Nos quedamos en silencio y sin decir nada, la rubia giró sobre sus talones y se dirigió hacia su habitación. El resto del día pasó sin otra improcedencia. Kori y yo fuimos a la dichosa oficina — que esta vez sí estaba abierta — para efectuar el maldito pago y volver a Nueva York. Caía la noche de aquel veintiocho de Diciembre mientras nos dirigíamos al aeropuerto en taxi. Apenas nos habíamos despedido de Tara al irnos y no la habíamos visto nada bien.
—Kori… —Comencé yo, sin despegar la vista de la ventana, que me mostraba la nublada visión de la ciudad que atravesábamos.
— Dime, Luna. —Habló la pelirroja, suspirando exhausta a mi lado.
— ¿Sería muy descabellado sugerirle a Tara que pase las fiestas con nosotras? —Kori me sonrió con lástima ante mi interrogante.
— No sería nada descabellado, Luna. De hecho sería un buen gesto — Apuntó ella sin abandonar su lastimosa mueca, y antes de que terminara la oración, pude adivinar el porqué de su negativa. —, pero Tara no querrá. Estoy segura.
No podía rebatir a Kori en eso: Yo también estaba segura de que Tara no querría viajar al nostálgico pueblucho donde habíamos hecho el secundario para encerrarse con muchos desconocidos y pasar las fiestas ahí, mirando la nieve caer, con gente que no le removía ni el más obtuso de sus sentimientos. Y no podía culparla por eso, estaba en su total derecho de no querer aceptar mi invitación; pero yo me iba a sentir culpable si nunca lo sugería en voz alta.
Bajamos en el aeropuerto, con una única valija que habíamos acordado compartir para tener que trasladar menos cosas por el escaso tiempo que pasaríamos fuera de Nueva York. Yo la arrastré tranquilamente, caminando detrás de Kori quien se dirigía con ímpetu al mostrador para comprar los boletos.
— ¿Qué quiere decir con que no hay más boletos? —Inquirió la pelirroja, arqueando una ceja extrañada. La pobre recepcionista negaba con la cabeza temblorosamente, asustada ante el interrogatorio violento que mi amiga le había hecho. — ¿Cómo puede ser posible? ¿No hay siquiera un miserable pasaje a Jump City? ¿Ni uno?
La mujer volvió a negar con la cabeza. Temiendo por la salud mental de mi amiga, quien no se esmeraba en ocultar su desconformidad ante la situación, avancé con la valija a cuestas para intervenir en la situación.
— ¿Qué sucede, Kori? —Pregunté, haciéndome la desentendida, con la esperanza de que mi amiga bajara sus desniveles para explicarme la situación con cautela. Pero eso nunca pasó.

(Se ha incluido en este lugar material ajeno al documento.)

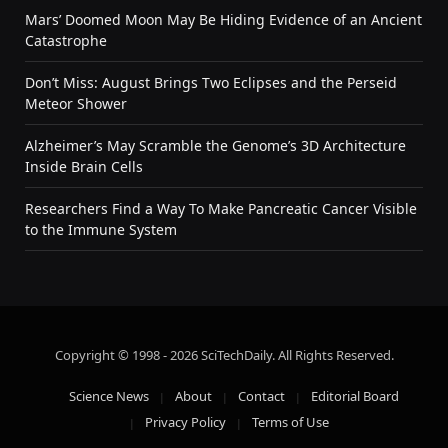
Mars’ Doomed Moon May Be Hiding Evidence of an Ancient
Catastrophe
Don’t Miss: August Brings Two Eclipses and the Perseid
Meteor Shower
Alzheimer’s May Scramble the Genome’s 3D Architecture
Inside Brain Cells
Researchers Find a Way To Make Pancreatic Cancer Visible
to the Immune System
Copyright © 1998 - 2026 SciTechDaily. All Rights Reserved.
Science News
About
Contact
Editorial Board
Privacy Policy
Terms of Use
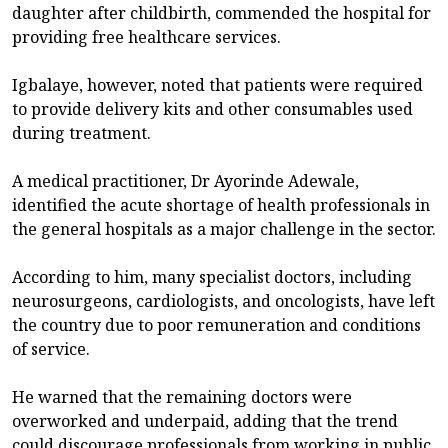
daughter after childbirth, commended the hospital for
providing free healthcare services.
Igbalaye, however, noted that patients were required
to provide delivery kits and other consumables used
during treatment.
A medical practitioner, Dr Ayorinde Adewale,
identified the acute shortage of health professionals in
the general hospitals as a major challenge in the sector.
According to him, many specialist doctors, including
neurosurgeons, cardiologists, and oncologists, have left
the country due to poor remuneration and conditions
of service.
He warned that the remaining doctors were
overworked and underpaid, adding that the trend
could discourage professionals from working in public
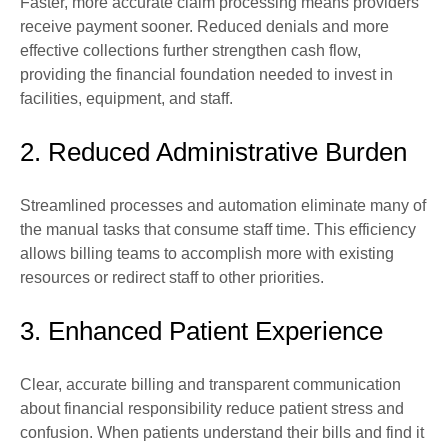
Faster, more accurate claim processing means providers
receive payment sooner. Reduced denials and more
effective collections further strengthen cash flow,
providing the financial foundation needed to invest in
facilities, equipment, and staff.
2. Reduced Administrative Burden
Streamlined processes and automation eliminate many of
the manual tasks that consume staff time. This efficiency
allows billing teams to accomplish more with existing
resources or redirect staff to other priorities.
3. Enhanced Patient Experience
Clear, accurate billing and transparent communication
about financial responsibility reduce patient stress and
confusion. When patients understand their bills and find it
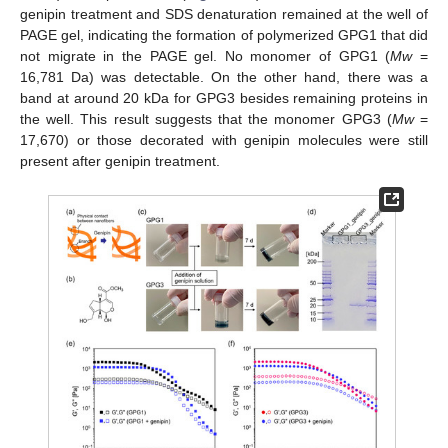
genipin treatment and SDS denaturation remained at the well of
PAGE gel, indicating the formation of polymerized GPG1 that did
not migrate in the PAGE gel. No monomer of GPG1 (
Mw
=
16,781 Da) was detectable. On the other hand, there was a
band at around 20 kDa for GPG3 besides remaining proteins in
the well. This result suggests that the monomer GPG3 (
Mw
=
17,670) or those decorated with genipin molecules were still
present after genipin treatment.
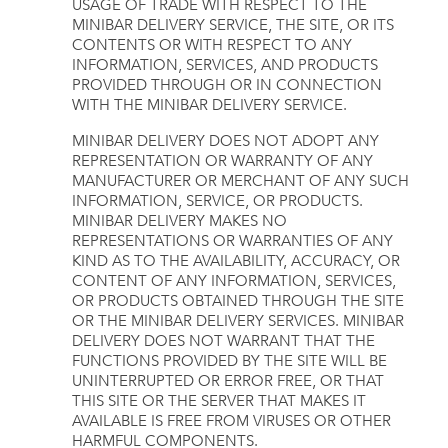
USAGE OF TRADE WITH RESPECT TO THE
MINIBAR DELIVERY SERVICE, THE SITE, OR ITS
CONTENTS OR WITH RESPECT TO ANY
INFORMATION, SERVICES, AND PRODUCTS
PROVIDED THROUGH OR IN CONNECTION
WITH THE MINIBAR DELIVERY SERVICE.
MINIBAR DELIVERY DOES NOT ADOPT ANY
REPRESENTATION OR WARRANTY OF ANY
MANUFACTURER OR MERCHANT OF ANY SUCH
INFORMATION, SERVICE, OR PRODUCTS.
MINIBAR DELIVERY MAKES NO
REPRESENTATIONS OR WARRANTIES OF ANY
KIND AS TO THE AVAILABILITY, ACCURACY, OR
CONTENT OF ANY INFORMATION, SERVICES,
OR PRODUCTS OBTAINED THROUGH THE SITE
OR THE MINIBAR DELIVERY SERVICES. MINIBAR
DELIVERY DOES NOT WARRANT THAT THE
FUNCTIONS PROVIDED BY THE SITE WILL BE
UNINTERRUPTED OR ERROR FREE, OR THAT
THIS SITE OR THE SERVER THAT MAKES IT
AVAILABLE IS FREE FROM VIRUSES OR OTHER
HARMFUL COMPONENTS.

— No hay un puto boleto a Jump City — Respondió, refunfuñando sin disimulo alguno frente a la mujer de la empresa de aerolíneas, quien no dejaba de dirigirme miradas temerosas mientras negaba con la cabeza. Se veía realmente nerviosa, demasiado en mi opinión.
—¿Y no hay otra manera de llegar? ¿Qué tal si tomamos un autobús? — Sugerí yo, mientras tomaba a Kori del brazo y la alejaba del campo visual de la recepcionista, intentando detener la angustia de la desconocida.
— Luna — Kori se soltó de mi agarre y me miró con fiereza y yo sentí el pánico que sentía Dick cuando estábamos en la secundaria y supe entonces que ese hombre amaba locamente a mi amiga, para permanecer con ella a pesar de sus rabietas. —no podemos viajar en un maldito autobús. Tenemos una valija de veinte kilos que no nos dejaran guardar en el baúl, así que tendremos que subirla con nosotras. —Argumentó la pelirroja, señalando la valija con el dedo índice. — Los autobuses siempre se descomponen y si compramos boletos de último minuto, no iremos sentadas juntas, estoy segura. Y no sé vos, pero a mí no me gusta nada que me miren los senos mientras viajo en una lata de sardinas por cinco horas y media. Sin mencionar, claro, que si no hay boletos de avión, dudo mucho que haya de autobús.
—De acuerdo —Acepté yo, sabiendo que discutiendo no llegaríamos a nada. —. ¿Tenés otra idea para volver a Jump City hoy? Si es así, la escucho con atención.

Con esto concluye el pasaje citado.